The bench comprising justices V Chitambaresh and Sathish Ninan observed on a habeas corpus petition filed by the husband: All interfaith weddings cannot be viewed as ‘Love Jihad.’ The bench applauded the “extraordinary courage” shown by the girl in face of “attempt of her parents to deflect the course of justice by misleading litigations.” Further the court said, “We are appalled to notice the recent trend in this state to sensationalise every case of inter-religious marriage as either ‘Love Jihad’ or ‘Ghar Wapsi’ even if there was platonic love between the spouses before… We caution that every case of inter-religious marriage shall not be portrayed on a religious canvas and create fissures in the communal harmony otherwise existing in the God’s Own Country –— Kerala,” and upheld the marriage.

Abuse of the Act

The Special Marriage Act of 1954 provides a way to register the marriage of two individuals of different faiths. As per the act, couples intending to marry have to give 30 days’ notice in writing to the Marriage Officer of the concerned district. The Marriage Officer must keep the notice in a Marriage Notice Book, which is a public document. The idea is to ensure that “neither party has a spouse living” or is “incapable of giving a valid consent…in consequence of unsoundness of mind”, and that they are majors. The marriage is allowed or rejected (in case there are valid objections) by the Marriage Officer at the end of 30 days.

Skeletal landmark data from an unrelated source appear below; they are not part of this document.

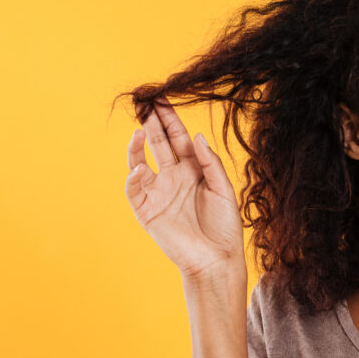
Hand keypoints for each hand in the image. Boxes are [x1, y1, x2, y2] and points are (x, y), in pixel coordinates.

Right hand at [124, 98, 245, 279]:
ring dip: (138, 145)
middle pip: (158, 143)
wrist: (216, 259)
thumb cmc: (224, 226)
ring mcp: (158, 192)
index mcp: (194, 169)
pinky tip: (140, 168)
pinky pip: (135, 188)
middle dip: (150, 122)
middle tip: (143, 101)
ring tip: (140, 129)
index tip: (161, 97)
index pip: (178, 137)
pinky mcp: (146, 210)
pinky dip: (134, 177)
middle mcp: (174, 176)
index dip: (169, 118)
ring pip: (141, 160)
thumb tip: (196, 136)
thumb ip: (210, 163)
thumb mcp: (224, 190)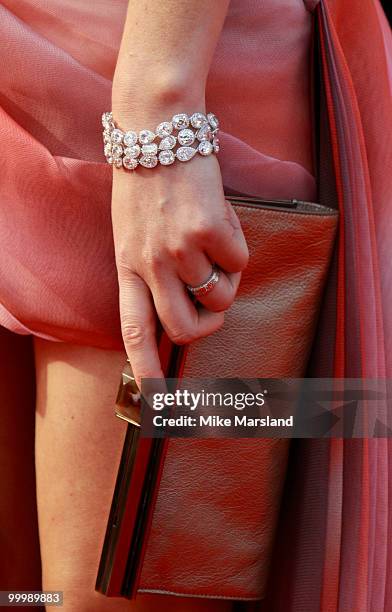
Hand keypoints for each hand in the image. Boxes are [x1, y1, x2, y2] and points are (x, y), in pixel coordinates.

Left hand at [111, 143, 248, 388]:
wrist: (157, 132)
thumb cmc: (145, 184)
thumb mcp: (130, 232)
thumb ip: (149, 270)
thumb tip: (191, 303)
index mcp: (127, 267)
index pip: (133, 331)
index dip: (146, 369)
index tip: (157, 401)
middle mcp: (150, 265)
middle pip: (183, 329)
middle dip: (206, 328)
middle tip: (213, 305)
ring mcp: (179, 251)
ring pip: (220, 297)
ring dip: (226, 278)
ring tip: (213, 244)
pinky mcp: (208, 232)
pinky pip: (240, 263)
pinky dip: (238, 246)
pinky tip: (219, 219)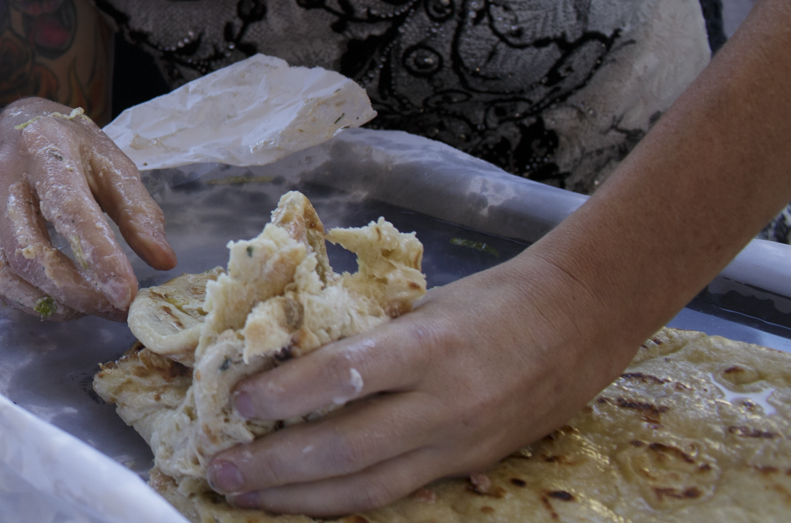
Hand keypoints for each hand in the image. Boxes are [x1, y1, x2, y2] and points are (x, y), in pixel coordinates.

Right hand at [0, 97, 173, 319]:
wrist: (11, 123)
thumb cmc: (69, 143)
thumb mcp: (111, 161)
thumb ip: (137, 210)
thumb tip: (163, 260)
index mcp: (42, 150)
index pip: (68, 210)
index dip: (97, 256)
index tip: (128, 293)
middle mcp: (3, 179)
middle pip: (29, 250)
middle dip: (76, 291)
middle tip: (117, 308)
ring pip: (7, 272)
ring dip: (53, 302)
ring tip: (94, 309)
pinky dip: (31, 301)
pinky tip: (65, 303)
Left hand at [206, 251, 647, 512]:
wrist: (580, 321)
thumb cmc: (491, 300)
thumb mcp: (422, 306)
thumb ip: (366, 337)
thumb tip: (285, 356)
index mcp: (428, 346)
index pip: (347, 376)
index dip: (288, 393)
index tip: (239, 399)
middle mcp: (444, 403)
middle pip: (348, 448)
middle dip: (276, 465)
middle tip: (220, 468)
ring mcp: (457, 444)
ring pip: (367, 486)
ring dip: (298, 496)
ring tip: (244, 495)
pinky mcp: (467, 467)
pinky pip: (396, 491)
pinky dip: (342, 499)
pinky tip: (300, 500)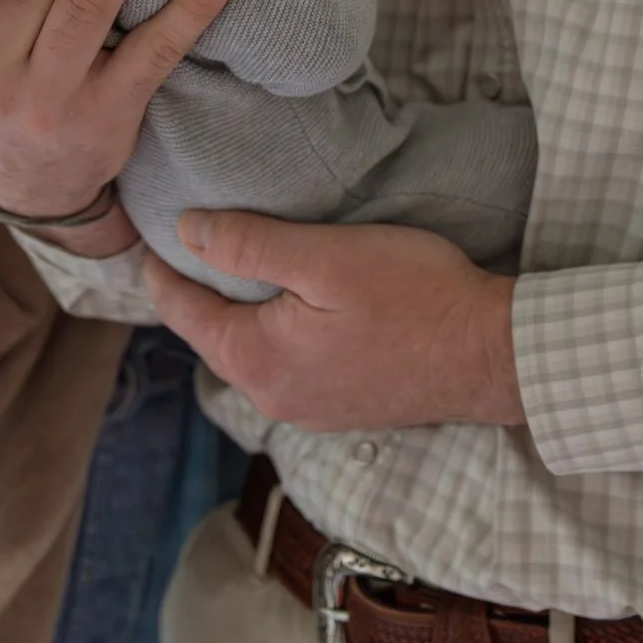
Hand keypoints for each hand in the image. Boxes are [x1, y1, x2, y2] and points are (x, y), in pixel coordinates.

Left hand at [145, 217, 522, 430]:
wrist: (494, 355)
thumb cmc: (416, 298)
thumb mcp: (325, 257)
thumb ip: (248, 245)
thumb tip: (184, 232)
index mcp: (257, 361)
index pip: (183, 313)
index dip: (162, 270)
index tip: (148, 237)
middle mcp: (274, 398)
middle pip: (215, 337)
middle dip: (200, 292)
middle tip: (191, 244)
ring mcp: (310, 410)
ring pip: (253, 354)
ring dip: (242, 315)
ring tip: (242, 269)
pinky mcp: (343, 407)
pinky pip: (289, 368)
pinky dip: (277, 335)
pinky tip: (297, 308)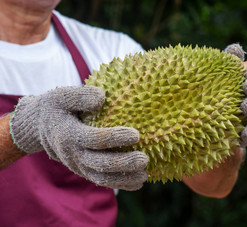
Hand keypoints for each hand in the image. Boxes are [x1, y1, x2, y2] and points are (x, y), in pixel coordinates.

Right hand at [10, 86, 148, 190]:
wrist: (40, 128)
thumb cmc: (57, 107)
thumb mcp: (63, 95)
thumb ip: (81, 95)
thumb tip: (102, 97)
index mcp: (68, 135)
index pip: (95, 139)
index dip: (115, 138)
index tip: (136, 134)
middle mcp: (73, 155)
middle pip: (100, 164)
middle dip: (123, 164)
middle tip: (144, 159)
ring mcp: (78, 166)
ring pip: (102, 178)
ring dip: (124, 179)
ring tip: (144, 175)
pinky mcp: (84, 171)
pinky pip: (102, 182)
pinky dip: (120, 184)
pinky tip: (137, 182)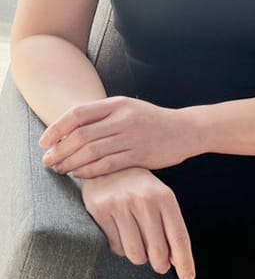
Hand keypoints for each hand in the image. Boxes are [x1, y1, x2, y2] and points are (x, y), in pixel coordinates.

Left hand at [39, 95, 188, 177]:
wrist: (186, 130)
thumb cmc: (152, 120)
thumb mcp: (129, 109)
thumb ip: (103, 116)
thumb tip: (68, 130)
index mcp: (119, 104)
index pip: (78, 113)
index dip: (56, 129)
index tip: (44, 142)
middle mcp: (124, 118)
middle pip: (80, 136)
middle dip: (59, 150)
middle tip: (48, 161)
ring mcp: (132, 137)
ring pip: (91, 152)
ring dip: (70, 164)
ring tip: (59, 170)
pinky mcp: (140, 155)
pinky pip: (107, 165)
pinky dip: (89, 172)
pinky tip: (80, 174)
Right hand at [81, 166, 195, 278]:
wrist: (109, 162)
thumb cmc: (140, 185)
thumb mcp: (160, 198)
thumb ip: (170, 226)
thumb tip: (176, 260)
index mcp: (164, 196)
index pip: (178, 236)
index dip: (185, 261)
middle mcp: (144, 200)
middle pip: (158, 252)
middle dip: (161, 264)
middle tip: (161, 265)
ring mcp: (121, 205)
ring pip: (136, 254)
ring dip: (140, 256)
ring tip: (140, 242)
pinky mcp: (101, 210)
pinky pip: (116, 246)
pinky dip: (121, 247)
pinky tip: (122, 231)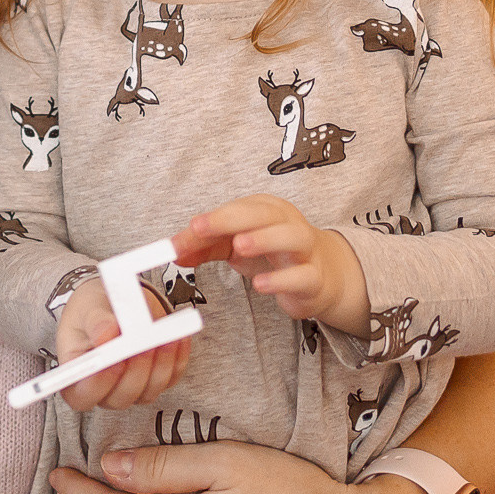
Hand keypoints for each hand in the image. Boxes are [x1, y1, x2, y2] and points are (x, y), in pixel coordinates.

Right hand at [54, 277, 188, 411]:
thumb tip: (106, 336)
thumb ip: (95, 322)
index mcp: (77, 377)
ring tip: (166, 336)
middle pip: (120, 396)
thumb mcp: (87, 308)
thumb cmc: (92, 309)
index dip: (97, 385)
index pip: (81, 396)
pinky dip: (176, 359)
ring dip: (160, 364)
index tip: (113, 361)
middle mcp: (104, 390)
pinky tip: (179, 338)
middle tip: (145, 343)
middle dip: (136, 371)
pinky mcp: (156, 382)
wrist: (116, 303)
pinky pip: (170, 378)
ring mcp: (132, 389)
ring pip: (149, 390)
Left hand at [178, 196, 367, 333]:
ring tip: (239, 247)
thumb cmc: (272, 253)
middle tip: (204, 228)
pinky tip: (260, 284)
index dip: (215, 217)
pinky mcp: (314, 278)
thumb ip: (203, 247)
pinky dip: (282, 279)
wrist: (321, 277)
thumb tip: (173, 250)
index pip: (239, 209)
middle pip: (264, 214)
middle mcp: (288, 224)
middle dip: (233, 219)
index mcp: (266, 210)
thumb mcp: (233, 246)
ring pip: (292, 237)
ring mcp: (305, 251)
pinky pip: (302, 276)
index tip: (192, 227)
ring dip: (265, 239)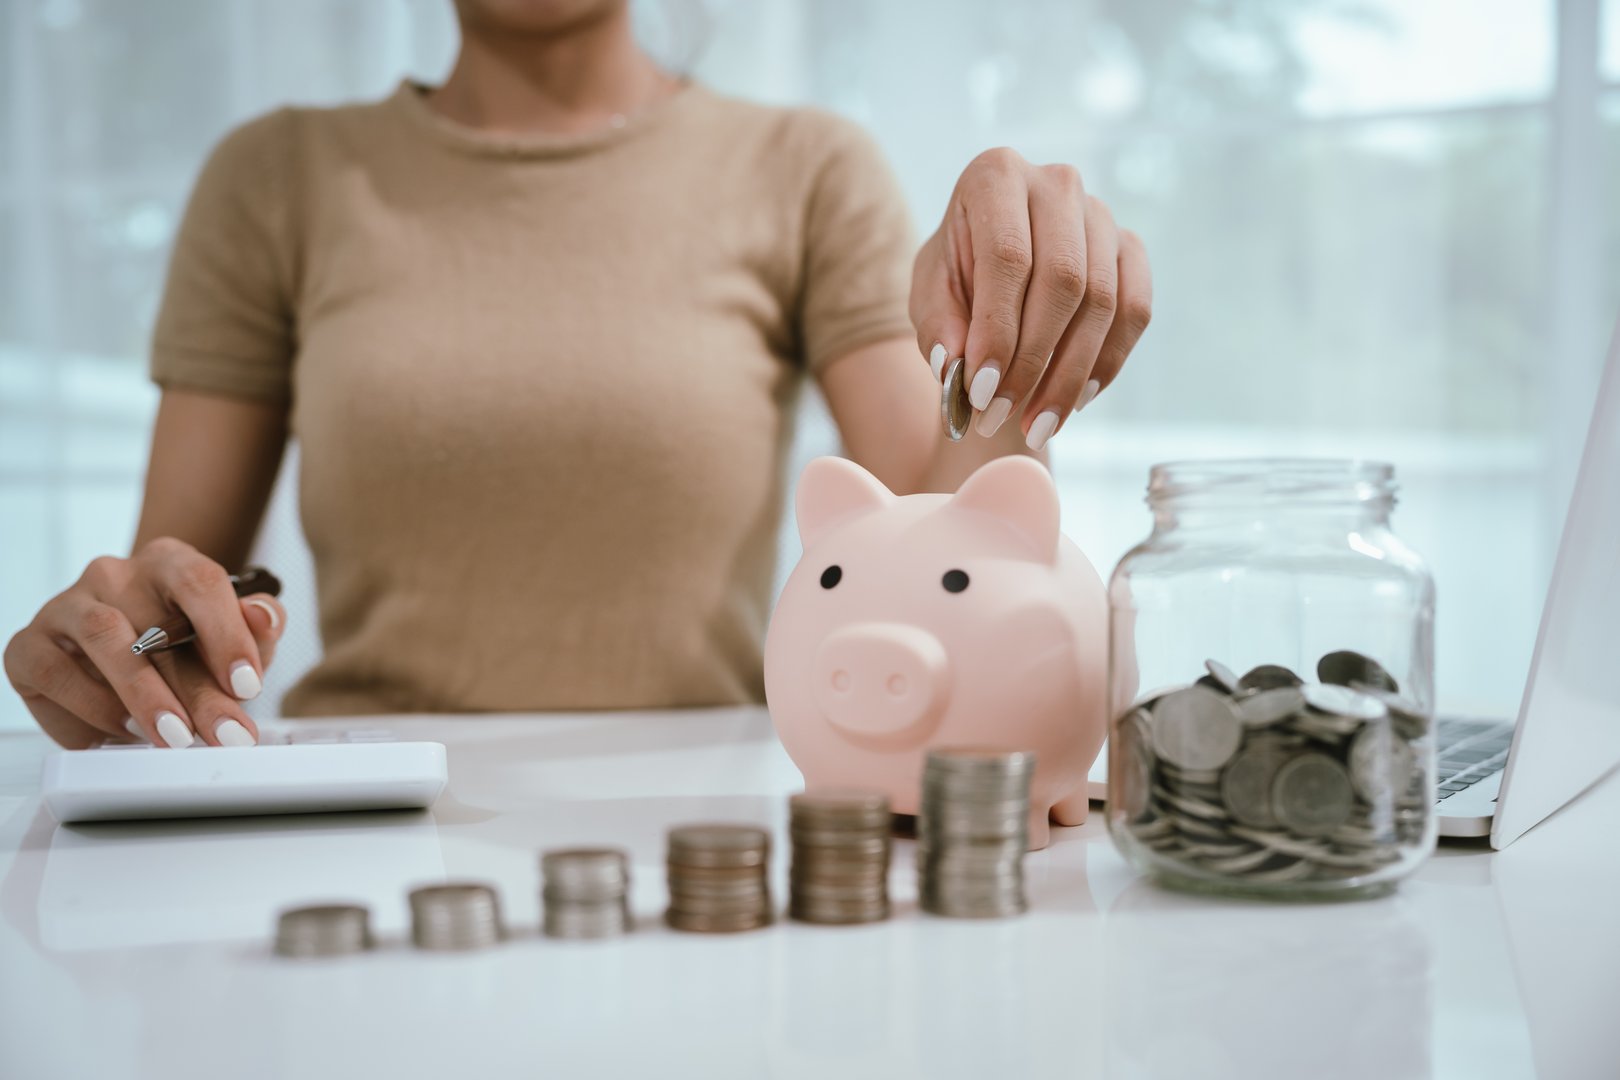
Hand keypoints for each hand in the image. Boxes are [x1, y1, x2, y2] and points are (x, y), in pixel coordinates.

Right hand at [4, 539, 285, 748]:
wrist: (125, 653)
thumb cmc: (189, 641)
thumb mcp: (236, 636)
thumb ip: (260, 625)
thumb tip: (264, 617)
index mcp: (168, 560)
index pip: (200, 582)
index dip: (226, 635)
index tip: (247, 685)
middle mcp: (113, 574)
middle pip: (155, 626)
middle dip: (197, 691)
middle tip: (225, 734)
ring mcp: (65, 606)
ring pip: (102, 639)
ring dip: (142, 696)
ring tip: (174, 737)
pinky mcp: (28, 646)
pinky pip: (55, 675)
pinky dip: (90, 708)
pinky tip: (122, 731)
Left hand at [909, 147, 1151, 449]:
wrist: (994, 269)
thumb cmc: (957, 278)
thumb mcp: (930, 295)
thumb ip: (939, 325)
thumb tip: (956, 365)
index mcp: (996, 175)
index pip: (1008, 257)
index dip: (998, 329)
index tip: (981, 391)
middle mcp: (1056, 182)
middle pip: (1063, 279)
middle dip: (1033, 361)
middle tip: (1003, 416)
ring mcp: (1101, 214)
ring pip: (1103, 302)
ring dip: (1069, 375)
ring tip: (1035, 425)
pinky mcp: (1130, 248)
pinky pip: (1135, 310)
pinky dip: (1108, 362)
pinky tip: (1077, 400)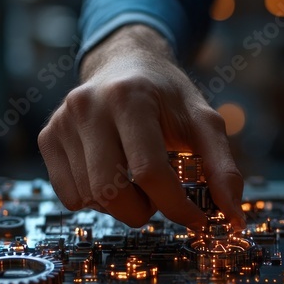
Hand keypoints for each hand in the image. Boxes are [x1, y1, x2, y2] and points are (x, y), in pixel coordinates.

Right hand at [38, 25, 244, 229]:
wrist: (126, 63)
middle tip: (161, 196)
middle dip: (145, 210)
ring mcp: (63, 122)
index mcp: (130, 98)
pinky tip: (113, 175)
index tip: (197, 219)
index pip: (150, 172)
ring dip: (122, 206)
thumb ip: (223, 169)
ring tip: (137, 180)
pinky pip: (69, 196)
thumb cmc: (168, 97)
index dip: (177, 206)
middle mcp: (88, 106)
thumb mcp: (204, 123)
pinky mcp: (49, 137)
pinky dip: (96, 200)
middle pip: (112, 192)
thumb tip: (234, 218)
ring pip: (90, 198)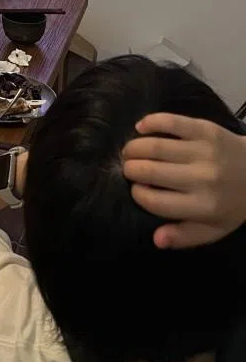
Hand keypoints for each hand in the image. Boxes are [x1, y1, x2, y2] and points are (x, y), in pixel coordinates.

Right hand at [122, 113, 245, 248]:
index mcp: (203, 206)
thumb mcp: (214, 228)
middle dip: (130, 169)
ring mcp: (203, 151)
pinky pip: (170, 122)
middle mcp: (202, 179)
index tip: (136, 190)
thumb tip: (156, 239)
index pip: (154, 201)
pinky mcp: (205, 130)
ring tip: (129, 151)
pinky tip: (140, 128)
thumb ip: (185, 236)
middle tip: (128, 168)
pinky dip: (150, 122)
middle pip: (149, 171)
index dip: (138, 194)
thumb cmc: (233, 203)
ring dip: (134, 148)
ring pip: (154, 146)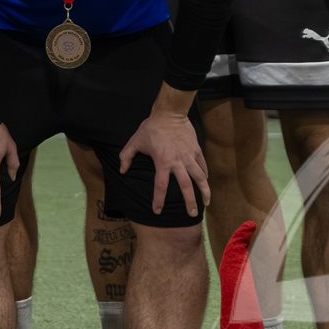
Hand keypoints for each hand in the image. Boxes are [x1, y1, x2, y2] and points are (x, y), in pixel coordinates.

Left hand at [120, 101, 208, 217]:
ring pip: (200, 178)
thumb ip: (126, 157)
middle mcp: (178, 162)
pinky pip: (203, 166)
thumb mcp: (134, 141)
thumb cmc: (151, 128)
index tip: (157, 211)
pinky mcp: (196, 150)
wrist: (170, 113)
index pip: (160, 186)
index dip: (158, 200)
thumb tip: (122, 170)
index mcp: (162, 162)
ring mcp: (189, 156)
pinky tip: (205, 183)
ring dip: (204, 191)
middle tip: (191, 215)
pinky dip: (205, 176)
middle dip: (189, 202)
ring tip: (206, 203)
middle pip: (186, 186)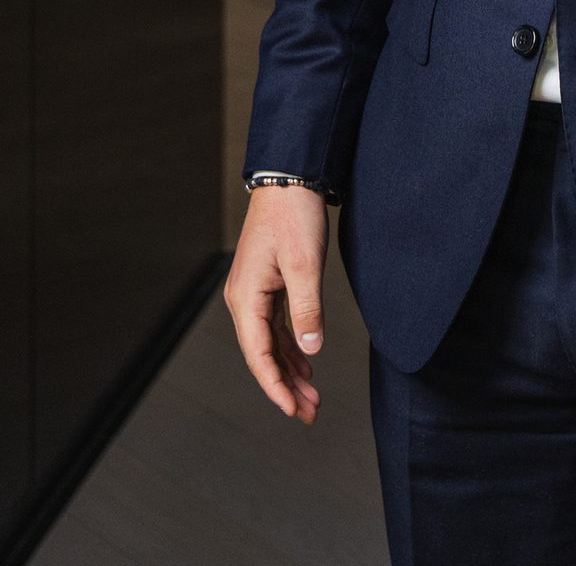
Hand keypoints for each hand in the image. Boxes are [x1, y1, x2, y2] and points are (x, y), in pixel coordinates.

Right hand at [224, 185, 328, 421]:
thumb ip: (307, 307)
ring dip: (291, 369)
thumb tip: (310, 349)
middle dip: (286, 386)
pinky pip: (277, 326)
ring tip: (312, 397)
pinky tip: (305, 363)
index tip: (293, 410)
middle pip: (263, 355)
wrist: (289, 179)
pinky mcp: (268, 284)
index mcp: (246, 297)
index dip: (275, 386)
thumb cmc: (293, 215)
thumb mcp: (305, 263)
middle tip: (309, 413)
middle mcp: (244, 299)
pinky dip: (292, 346)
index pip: (258, 355)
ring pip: (271, 343)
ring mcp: (255, 292)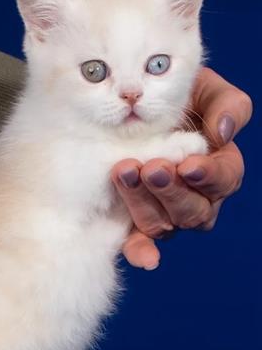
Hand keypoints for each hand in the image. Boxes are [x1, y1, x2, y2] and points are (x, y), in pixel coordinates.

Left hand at [112, 67, 252, 269]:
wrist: (133, 109)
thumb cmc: (178, 100)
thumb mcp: (206, 92)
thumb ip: (225, 106)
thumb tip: (223, 132)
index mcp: (218, 169)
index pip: (224, 179)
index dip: (209, 176)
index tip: (189, 165)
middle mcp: (196, 199)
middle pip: (192, 210)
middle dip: (171, 191)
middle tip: (151, 168)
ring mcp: (165, 215)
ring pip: (163, 224)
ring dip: (144, 204)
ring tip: (124, 173)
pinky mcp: (136, 225)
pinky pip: (141, 245)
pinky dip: (142, 252)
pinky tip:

In addition to the conditions laid down in the Act, Haryana government has a 16-point checklist, or the Court Marriage Checklist (CMCL), the fairly draconian clauses for interfaith couples seeking to marry under the Act. Among them is a provision that allows officials to send the notice for objections to the “home address” or permanent address of the applicants. Further, the couple are mandated to get a notice published in a national newspaper stating their decision. The CMCL exposes the young couple not only to the hostility of families opposed to the marriage, but also communities and vigilante groups.

Not all are ready to comply. A to-be-interfaith couple, one residing in Gurgaon, the other living in Faridabad, approached the Punjab and Haryana High Court to prevent the Gurgaon Marriage Officer from sending notices about their proposed marriage to their parents nor force them to publish their plans in a newspaper.

The High Court ruled that the Haryana government’s CMCL for registration of a marriage under the Special Marriage Act is ‘violative of the right to privacy’ and an act of excessive executive action. Justice Rajiv Narain Raina said that the procedure for marriage “must reflect the mindset of the changed times in a secular nation promoting inter-religion marriages instead of the officialdom raising eyebrows and laying snares and land mines beneath the sacrosanct feet of the Special Marriage Act, 1954”.
Also, in April 2009, Delhi High Court directed the Marriage Officer in Delhi not to send notices as is “breach of the right to privacy”.

Marriages are made in heaven, they shouldn’t be destroyed on earth.